Did I ever do the same, well, let’s just say, I usually found a way to get even by pulling a return prank of some description.
After all it was my job to see all the kids had a good time. If one was acting out of line, thee best way to accomplish a good time were to bring the askew kid back into plum with the rest of us. Sometimes that took some creative comeupens.
Despite whether my guests were female or male, I did always enjoy these times when I was asked to entertain. It was an opportunity to learn some of the basic expectations for treating friends in your home,
So friends, have you taught your children and grandchildren how to be a host. Not just a friend but also a host in their home.
Depending on your customs and traditions, such a skill can lay the groundwork for opportunities in which they will serve both in their lives and at work.

A view from on high

I slid around the edge of the roof of the house removing the gunk that had collected in the gutters. Being a musician my hands were such a vital part of my life, I always came away with them skinned up from the adventure.

Cleaning out gutters didn’t phase me at that time and I often hopped right up there no matter how high it was moving around easing the path for the rain water.

It had become a nice supplementary business to the lawns I mowed as a kid. I started those when I was around 10 and pretty much continued through college.

Even as I had achieved some notoriety performing for the Grand Ole Opry and major concert events around the country, I still mowed, raked and cleaned gutters for those long established clients I had built up through the years.

I once heard Tennessee Ernie Ford say as his career was developing, one of the criteria he looked at before moving on from something to bigger pastures, was to make sure that there was more cows in that field than the one he was already in.

I don’t think that is what kept me doing for those folks. Many of them were like family, some older and I knew it would be hard for them to find someone to replace me after so many years of my helping them. But eventually I did have to phase out of all those extra jobs and move on in life.

I even recall feeling a bit of guilt in leaving a couple in particular to find someone else to meet those needs.

While I think back fondly on those times sitting up on the roofs working with my thoughts about what I would do with my life flooding through my mind as I looked out around the neighborhood, unlike my younger self, I am no longer anxious to jump up on the roof to think.

However, I still spend time each day, thinking about what God has in store for me in life.

Dreams never seem to fade; there is always something new that is just over the horizon.

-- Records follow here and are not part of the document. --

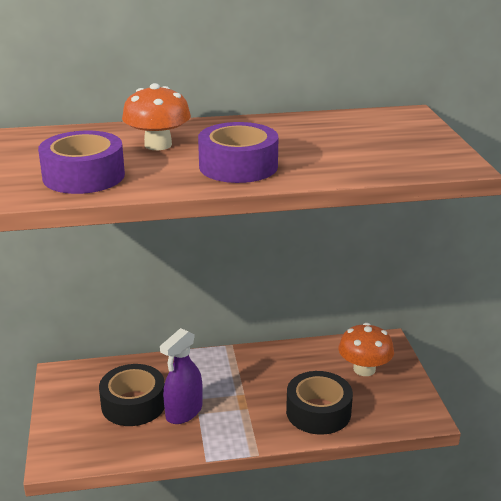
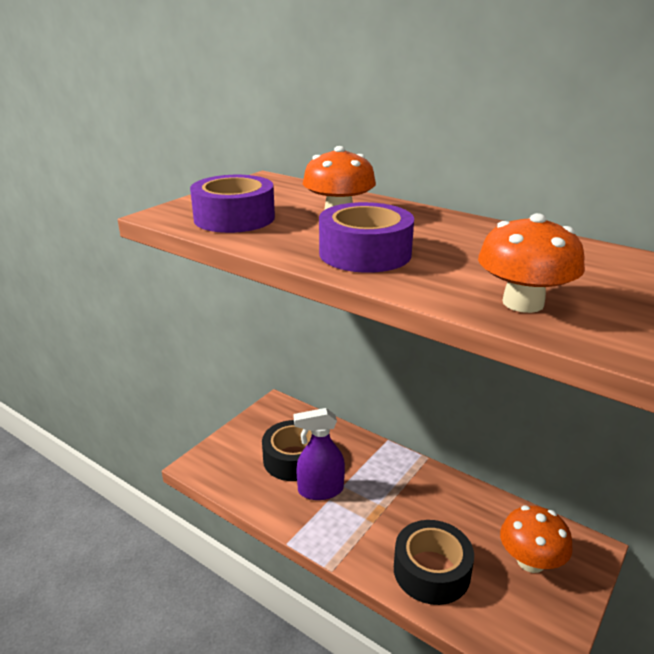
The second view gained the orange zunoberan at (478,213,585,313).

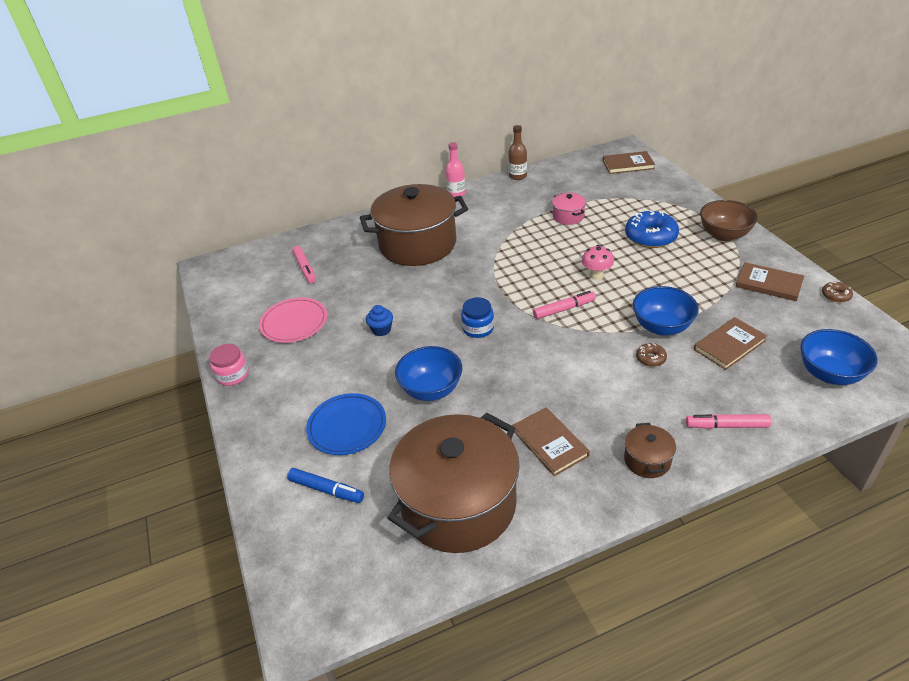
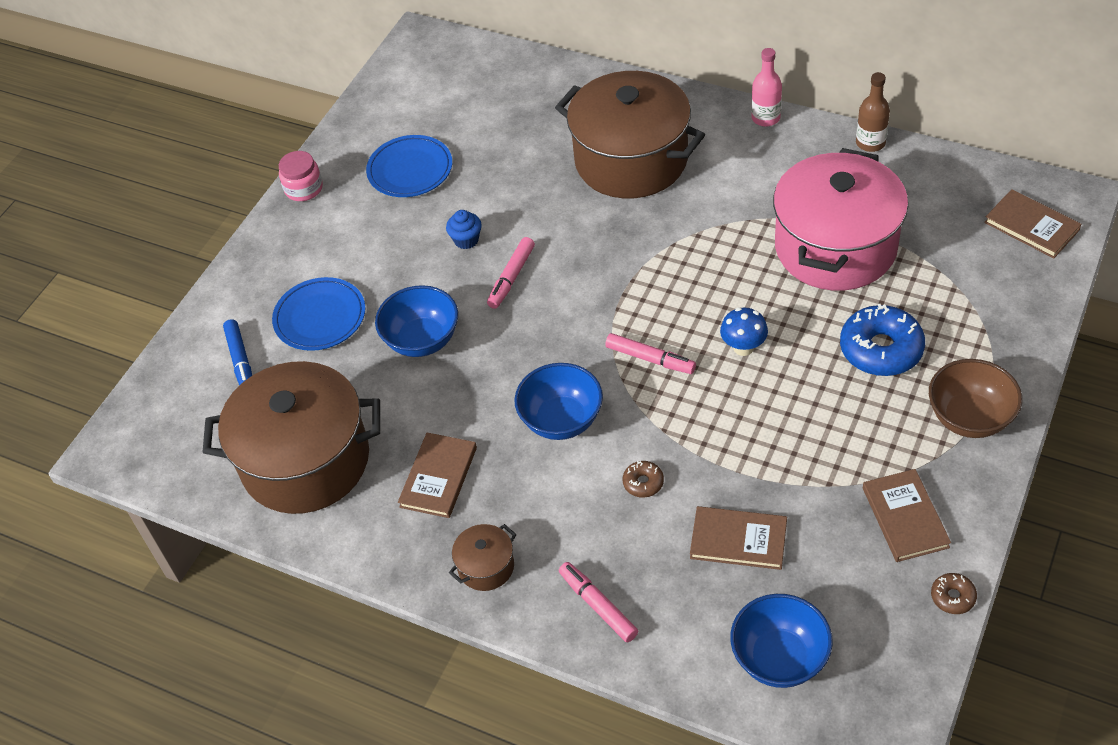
What was the pink rasanule at (259,298,327,343) turned into the blue rasanule at (366,135,452,197). The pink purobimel ended up elsewhere, having gone from (292,246,316,284) to (487,237,535,309). The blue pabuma ended up elsewhere, having gone from (633,286,699,336) to (515,363,603,440). What was the pink zunoberan at (582,245,614,280) turned into the blue zunoberan at (720,307,768,356). The size of the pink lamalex at (552,193,586,225) changed by a factor of 2.44. The second view lost the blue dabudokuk at (461,297,494,338).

A new record, a new book, a new job, a new friendship, a new way to serve and accomplish something for someone else.

These days I still like to look out over the neighborhood as I think. Instead of sticking my hands down in the muck and filling up a bucket with it, now I find a high point on a mountainside, sit there with God’s word and take in the beauty all around me as I read, think and pray.

Perhaps it is something in the genes that I discovered as a kid looking out from those roofs, that there is an almost innate desire within me to be high up – in the mountains looking out and drinking deeply from God’s creation. It seems to renew my soul and provide a perfect backdrop to dream and ask for God’s guidance and His inspiration to know how to illuminate the path that He has in store.

Have you found your rooftop? Do you know where you can be inspired to make a difference?

If you do not have a place, I hope this week you will take some time and find a place to restore your soul as you dream for your future and what you can make happen in your family and community that will make our world a better place.